Monday afternoon was everything baseball's opening day should be: sunny, almost seventy degrees; throngs filling Miller Park to capacity; the hometown Brewers in crisp white uniforms, heroic, lithe and testosterone laden.

The world of the fan is a swirl of pungent aromas. It begins with forty five thousand eight hundred and eight people in close proximity, many sweating beer. Add to that a variety of high notes: popcorn over here, pizza over there, bratwurst all around, and beer, beer and more beer. The sweet and sour mix signals spring's arrival.

While one can anticipate the stadium's "surround-smell environment," a winning game is less predictable.
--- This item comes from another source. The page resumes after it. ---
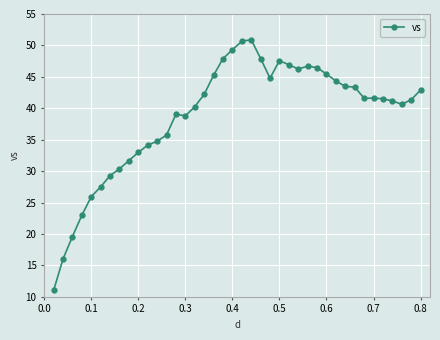

What is the maximum value shown in the chart?

50.9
Alas, the boys of spring were inconsistent, leaving multiple runners on base at innings' end. As Abba Eban once quipped (not about the Brewers) "they never miss(ed) an opportunity to miss an opportunity."

Yet, the magic of opening day trumps the final score. Who cares who won? The season has just begun; there will be another one hundred and sixty one opportunities to win. What's more, baseball infuses the coming months with the possibility of existential redemption. As Roger Angell wrote in Once More Around the Park:

"Baseball is the writer's game, and its train of thought, we come to sense, is a shuttle, carrying us constantly forward to the next pitch or inning, or the sudden double into the left-field corner, but we keep hold of the other half of our [train] ticket, for the return trip on the same line. We anticipate happily, and, coming home, reenter an old landscape brightened with fresh colors. Baseball games and plays and mannerisms-the angle of a cap-fade stubbornly and come to mind unbidden, putting us back in some particular park on that special October afternoon or June evening. The players are as young as ever, and we, perhaps not entirely old."